Rev. Fuzz is dealing with stage 4 lung cancer in addition to a pandemic, rising social injustices, an unstable government, global warming and what seems to be an overwhelming year with everything hanging in the balance of what we know as ‘normal.’ Yet he dealt with the thoughts of the ‘usual’ Thanksgiving. While all of these things matter, the gift of life and the continued ability to wake up, shower, and get dressed is truly something to be thankful for. All things considered, life is about more than just feeling good and looking good.
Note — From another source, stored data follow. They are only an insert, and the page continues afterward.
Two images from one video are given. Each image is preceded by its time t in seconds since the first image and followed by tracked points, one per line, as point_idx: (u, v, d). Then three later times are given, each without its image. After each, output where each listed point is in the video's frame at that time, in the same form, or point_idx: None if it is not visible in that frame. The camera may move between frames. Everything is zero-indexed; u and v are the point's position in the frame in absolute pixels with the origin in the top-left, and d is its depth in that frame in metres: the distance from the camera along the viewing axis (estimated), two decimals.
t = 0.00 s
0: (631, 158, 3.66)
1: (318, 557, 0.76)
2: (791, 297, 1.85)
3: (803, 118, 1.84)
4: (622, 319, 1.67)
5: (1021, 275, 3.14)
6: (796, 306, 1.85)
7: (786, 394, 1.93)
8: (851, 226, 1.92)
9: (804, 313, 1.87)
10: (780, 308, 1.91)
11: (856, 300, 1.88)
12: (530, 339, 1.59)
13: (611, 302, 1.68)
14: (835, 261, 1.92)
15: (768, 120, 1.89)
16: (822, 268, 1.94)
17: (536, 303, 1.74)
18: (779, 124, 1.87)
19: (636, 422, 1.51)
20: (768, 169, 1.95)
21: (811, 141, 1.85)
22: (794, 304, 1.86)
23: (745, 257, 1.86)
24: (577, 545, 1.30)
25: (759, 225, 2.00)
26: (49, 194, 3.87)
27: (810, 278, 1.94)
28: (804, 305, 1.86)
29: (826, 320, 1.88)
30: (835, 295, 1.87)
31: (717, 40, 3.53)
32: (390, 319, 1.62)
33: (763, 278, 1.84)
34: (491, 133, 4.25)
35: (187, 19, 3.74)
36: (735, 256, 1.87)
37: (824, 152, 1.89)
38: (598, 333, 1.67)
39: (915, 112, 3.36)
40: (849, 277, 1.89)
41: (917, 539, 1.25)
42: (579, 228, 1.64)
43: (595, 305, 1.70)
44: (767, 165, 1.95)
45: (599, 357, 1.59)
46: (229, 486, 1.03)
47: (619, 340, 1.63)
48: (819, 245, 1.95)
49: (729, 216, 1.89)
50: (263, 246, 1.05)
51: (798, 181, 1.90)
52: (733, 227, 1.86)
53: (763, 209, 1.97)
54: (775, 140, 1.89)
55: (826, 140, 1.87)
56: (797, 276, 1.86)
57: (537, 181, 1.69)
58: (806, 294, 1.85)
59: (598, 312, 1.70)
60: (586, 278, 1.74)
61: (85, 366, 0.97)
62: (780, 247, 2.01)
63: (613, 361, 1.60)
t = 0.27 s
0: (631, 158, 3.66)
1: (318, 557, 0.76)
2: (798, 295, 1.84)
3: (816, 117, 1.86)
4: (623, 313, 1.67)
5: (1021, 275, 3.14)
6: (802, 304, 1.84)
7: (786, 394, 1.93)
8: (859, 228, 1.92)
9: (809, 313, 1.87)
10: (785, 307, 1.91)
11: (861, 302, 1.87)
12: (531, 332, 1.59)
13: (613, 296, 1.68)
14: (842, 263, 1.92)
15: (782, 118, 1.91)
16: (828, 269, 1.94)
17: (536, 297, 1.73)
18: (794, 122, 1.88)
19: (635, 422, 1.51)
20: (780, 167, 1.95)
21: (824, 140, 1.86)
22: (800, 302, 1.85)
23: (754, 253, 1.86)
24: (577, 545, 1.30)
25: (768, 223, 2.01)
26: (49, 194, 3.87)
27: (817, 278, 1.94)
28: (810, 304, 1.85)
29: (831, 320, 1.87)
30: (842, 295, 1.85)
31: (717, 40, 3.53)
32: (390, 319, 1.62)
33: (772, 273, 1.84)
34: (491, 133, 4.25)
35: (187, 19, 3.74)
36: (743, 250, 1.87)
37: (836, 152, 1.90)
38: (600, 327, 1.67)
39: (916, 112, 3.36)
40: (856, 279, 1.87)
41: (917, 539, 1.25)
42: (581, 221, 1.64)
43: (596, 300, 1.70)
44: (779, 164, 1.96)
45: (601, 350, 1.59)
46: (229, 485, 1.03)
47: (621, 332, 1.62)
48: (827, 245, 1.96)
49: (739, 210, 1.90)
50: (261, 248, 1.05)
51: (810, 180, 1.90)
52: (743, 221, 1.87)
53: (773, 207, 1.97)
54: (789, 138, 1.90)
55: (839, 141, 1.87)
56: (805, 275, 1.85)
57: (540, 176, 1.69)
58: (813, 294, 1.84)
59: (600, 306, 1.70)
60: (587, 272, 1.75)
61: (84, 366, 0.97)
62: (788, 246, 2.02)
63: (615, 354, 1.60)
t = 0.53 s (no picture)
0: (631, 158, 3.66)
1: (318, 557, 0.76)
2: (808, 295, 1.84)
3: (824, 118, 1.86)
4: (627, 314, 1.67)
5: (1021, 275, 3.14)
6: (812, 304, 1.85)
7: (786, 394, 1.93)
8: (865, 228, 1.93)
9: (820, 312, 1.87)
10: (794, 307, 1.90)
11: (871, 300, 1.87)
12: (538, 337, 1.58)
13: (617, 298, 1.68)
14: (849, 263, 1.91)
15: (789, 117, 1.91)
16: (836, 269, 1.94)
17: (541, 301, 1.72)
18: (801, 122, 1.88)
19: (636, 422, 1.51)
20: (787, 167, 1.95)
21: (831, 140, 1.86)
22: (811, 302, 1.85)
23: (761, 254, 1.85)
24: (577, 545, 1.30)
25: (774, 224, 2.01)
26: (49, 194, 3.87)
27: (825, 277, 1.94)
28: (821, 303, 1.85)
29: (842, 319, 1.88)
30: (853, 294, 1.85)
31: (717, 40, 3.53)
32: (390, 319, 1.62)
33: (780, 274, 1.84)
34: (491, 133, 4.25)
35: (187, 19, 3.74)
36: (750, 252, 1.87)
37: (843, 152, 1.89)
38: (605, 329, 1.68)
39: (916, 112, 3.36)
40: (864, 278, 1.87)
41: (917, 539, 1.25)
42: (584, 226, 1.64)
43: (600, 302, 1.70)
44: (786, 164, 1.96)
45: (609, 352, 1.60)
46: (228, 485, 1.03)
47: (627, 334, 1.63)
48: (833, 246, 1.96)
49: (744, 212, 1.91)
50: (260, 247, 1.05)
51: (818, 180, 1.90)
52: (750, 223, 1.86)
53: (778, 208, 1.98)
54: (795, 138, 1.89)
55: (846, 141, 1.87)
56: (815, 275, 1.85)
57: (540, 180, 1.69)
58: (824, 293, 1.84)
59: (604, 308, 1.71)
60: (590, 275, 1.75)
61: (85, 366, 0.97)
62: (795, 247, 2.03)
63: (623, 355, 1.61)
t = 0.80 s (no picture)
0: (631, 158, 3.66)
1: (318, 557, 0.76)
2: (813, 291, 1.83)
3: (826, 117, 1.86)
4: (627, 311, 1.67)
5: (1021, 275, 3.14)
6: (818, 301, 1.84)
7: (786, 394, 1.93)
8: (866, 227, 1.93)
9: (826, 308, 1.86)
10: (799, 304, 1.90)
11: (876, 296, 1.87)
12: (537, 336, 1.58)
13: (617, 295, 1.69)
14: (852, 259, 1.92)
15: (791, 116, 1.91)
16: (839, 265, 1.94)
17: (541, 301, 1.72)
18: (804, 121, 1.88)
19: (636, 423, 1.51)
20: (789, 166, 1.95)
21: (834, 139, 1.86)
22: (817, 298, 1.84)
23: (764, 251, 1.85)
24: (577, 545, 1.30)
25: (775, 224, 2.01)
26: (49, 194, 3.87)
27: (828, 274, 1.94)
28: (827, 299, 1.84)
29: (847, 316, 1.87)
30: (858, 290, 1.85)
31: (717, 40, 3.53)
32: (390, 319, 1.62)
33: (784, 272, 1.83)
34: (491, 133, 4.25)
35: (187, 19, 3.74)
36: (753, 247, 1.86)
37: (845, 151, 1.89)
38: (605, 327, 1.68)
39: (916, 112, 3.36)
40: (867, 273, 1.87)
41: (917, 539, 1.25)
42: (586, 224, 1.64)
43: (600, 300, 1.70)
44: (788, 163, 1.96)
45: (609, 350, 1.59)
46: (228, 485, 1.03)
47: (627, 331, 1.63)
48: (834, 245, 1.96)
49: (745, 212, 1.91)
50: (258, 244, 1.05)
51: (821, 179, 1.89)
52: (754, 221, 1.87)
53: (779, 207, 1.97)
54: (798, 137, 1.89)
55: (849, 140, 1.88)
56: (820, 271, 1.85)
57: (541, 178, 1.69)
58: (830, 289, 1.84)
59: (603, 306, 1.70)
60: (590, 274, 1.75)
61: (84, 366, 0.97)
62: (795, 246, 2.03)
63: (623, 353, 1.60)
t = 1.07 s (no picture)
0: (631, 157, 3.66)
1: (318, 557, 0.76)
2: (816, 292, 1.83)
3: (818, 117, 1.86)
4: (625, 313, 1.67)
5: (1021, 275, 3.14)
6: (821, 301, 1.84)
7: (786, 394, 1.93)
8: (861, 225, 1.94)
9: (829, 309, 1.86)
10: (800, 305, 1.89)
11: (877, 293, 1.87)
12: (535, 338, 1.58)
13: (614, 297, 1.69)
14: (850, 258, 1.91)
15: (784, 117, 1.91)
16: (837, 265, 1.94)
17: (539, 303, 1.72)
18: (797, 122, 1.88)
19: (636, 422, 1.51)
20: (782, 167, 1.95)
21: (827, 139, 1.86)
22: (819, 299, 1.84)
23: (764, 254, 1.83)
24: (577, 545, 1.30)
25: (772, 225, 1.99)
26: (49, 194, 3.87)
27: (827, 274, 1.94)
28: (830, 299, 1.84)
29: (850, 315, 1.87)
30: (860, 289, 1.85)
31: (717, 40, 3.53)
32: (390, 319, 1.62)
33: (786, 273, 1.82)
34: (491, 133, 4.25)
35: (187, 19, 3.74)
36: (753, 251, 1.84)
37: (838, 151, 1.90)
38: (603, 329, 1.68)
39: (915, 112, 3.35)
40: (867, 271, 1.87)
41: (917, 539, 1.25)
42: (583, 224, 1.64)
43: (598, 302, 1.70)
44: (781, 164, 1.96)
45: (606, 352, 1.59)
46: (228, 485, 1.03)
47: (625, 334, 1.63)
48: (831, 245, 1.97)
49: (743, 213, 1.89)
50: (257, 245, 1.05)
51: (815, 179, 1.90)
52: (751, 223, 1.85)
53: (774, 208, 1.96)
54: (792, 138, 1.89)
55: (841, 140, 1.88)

It is what’s happening on the inside that really matters. Rev. Fuzz recognizes what is happening on the inside regarding his health, breathing and cancer. In addition to that, the thoughts in his heart also matter. The thoughts of care and concern for everyone else while he struggles with [only] taking care of himself are the focus of his desire to keep working and keep moving as he is accustomed. He can’t seem to just focus on himself. His care for other individuals and family keeps him able to ‘carry on as usual’ in the best way he knows how. While he’s in this space, we will continue to pray for strength in understanding how he works through and past this current health crisis—just as we all work through and past this crisis of life’s unchartered territory.
Because we are in an unfamiliar time and feeling ‘pandemic fatigue,’ it can also serve as a time of reflecting and giving thanks to what is important. Check what is on your ‘inside’ as opposed to what’s on the ‘outside’ or what is familiar. While reflecting and searching for answers, pray.